Le fusil hawken typique avec sa platine à percussion, son gros calibre, son canon octogonal, sa longuesse courte, ses clavettes pour maintenir le canon, sa queue de culasse longue ne se normalisa que vers la fin des années 1840.
En fait, le hawken est un plains rifle, un type de fusils en vogue aux USA de 1840 à 1860 et partageant ces mêmes caractéristiques voire les mêmes pièces détachées.
On trouve de nombreuses disparités de calibre ( .38 à .62 ), de longueur ( 1,20 à 1,50m ), de finition ( patchbox, bois, poignée pistolet, système de visée ). Les plains rifles ne furent pas l'apanage de la seule famille Hawken. De nombreux armuriers en construisirent, Tryon, Wurfflein, Henry&Son, Petty, Goulcher, Gilbert & Bales, Wilkes, Keller, Gemmer...
Le fusil hawken ne fut donc pas l'arme des mountains men et s'il fut celle des chercheurs d'or et des pionniers, ce fut de façon marginale. Mais il est devenu néanmoins l'une des arme les plus célèbres de l'ouest américain.
Cette célébrité, le hawken la doit autant à son efficacité, sa qualité de fabrication qu'à ses possesseurs célèbres ( Kit Carson, Jim Bridger, Galen Clark ) et le renom qu'ils acquirent dans les « dimes novels » et autres littératures populaires. Même les européens s'y mirent. Karl May, auteur allemand, arme en 1875 ses héros, Winnetou et Old Shatterhand, de fusils hawken.

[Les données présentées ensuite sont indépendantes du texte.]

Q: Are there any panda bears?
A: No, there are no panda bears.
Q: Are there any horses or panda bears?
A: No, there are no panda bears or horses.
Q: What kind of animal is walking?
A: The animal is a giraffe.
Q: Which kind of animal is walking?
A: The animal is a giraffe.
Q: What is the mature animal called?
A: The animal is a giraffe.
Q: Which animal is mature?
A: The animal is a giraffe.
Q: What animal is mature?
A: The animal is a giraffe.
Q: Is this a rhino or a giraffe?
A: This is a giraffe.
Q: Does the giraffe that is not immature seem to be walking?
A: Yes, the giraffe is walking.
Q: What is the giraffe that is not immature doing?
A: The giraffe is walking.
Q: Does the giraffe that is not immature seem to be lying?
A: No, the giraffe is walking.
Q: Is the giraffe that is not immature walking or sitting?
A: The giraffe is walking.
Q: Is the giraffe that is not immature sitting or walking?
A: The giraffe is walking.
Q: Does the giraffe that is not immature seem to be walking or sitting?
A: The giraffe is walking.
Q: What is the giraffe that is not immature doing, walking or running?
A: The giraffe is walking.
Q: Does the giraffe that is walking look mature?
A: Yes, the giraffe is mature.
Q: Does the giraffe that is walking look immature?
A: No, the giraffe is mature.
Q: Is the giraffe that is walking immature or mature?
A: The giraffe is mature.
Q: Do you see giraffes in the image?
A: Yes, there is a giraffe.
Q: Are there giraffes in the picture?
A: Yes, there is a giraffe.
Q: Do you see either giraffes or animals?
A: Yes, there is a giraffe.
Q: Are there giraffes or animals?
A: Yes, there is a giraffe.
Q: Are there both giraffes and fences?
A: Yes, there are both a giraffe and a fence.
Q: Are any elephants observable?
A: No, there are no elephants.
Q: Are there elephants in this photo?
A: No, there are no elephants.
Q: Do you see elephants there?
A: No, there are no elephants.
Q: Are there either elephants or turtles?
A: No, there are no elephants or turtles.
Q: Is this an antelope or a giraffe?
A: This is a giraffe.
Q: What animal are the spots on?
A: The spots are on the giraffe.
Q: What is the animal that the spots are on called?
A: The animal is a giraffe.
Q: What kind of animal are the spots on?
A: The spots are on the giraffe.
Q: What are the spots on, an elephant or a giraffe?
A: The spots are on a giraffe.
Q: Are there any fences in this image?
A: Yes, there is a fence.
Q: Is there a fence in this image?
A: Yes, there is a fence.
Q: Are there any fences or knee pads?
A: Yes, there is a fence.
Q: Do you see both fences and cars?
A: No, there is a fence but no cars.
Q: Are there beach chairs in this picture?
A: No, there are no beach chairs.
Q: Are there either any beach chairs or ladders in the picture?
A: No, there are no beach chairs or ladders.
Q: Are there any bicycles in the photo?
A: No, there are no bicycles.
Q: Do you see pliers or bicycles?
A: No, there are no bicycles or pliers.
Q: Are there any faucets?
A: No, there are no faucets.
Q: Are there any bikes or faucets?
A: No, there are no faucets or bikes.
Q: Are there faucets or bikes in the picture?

Certains hawkens célèbres existent encore et sont parfois visibles.
Celui de Jim Bridger, un Samuel Hawken en calibre .54, canon de 84cm, fabriqué en 1850, est exposé au Montana Historical Society Museum de Helena.

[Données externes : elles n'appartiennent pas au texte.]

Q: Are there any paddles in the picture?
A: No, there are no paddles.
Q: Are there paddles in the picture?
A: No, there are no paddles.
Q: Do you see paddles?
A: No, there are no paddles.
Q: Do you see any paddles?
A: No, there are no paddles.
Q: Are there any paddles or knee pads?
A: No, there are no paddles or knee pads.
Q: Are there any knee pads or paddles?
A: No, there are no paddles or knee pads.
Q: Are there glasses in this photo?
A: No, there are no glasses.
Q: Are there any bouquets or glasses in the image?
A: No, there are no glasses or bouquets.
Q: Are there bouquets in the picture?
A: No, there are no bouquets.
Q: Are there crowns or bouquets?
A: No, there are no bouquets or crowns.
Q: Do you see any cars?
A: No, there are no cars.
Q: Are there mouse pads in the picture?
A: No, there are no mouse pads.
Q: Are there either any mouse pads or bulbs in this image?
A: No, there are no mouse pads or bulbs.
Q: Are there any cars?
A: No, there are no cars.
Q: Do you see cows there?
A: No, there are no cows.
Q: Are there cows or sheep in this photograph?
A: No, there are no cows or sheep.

Mais il possédait également un plains rifle en calibre .40, longueur totale 120cm, fabriqué en 1853 par W. Ogden, exposé au museum of the mountain man à Pinedale au Wyoming.
L'un des fusils de Kit Carson, également un Samuel Hawken en calibre .54, canon de 78cm, datant de la fin des années 1850, a été offert par son propriétaire à la loge maçonnique Montezuma de Santa Fé où il est toujours abrité.
Le Buffalo Bil center of the west, à Cody, Wyoming, exhibe quant à lui 10 fusils hawken, une donation de la famille Ruger.
Le national firearms museum présente pour sa part une collection de plains rifles issus de différents armuriers.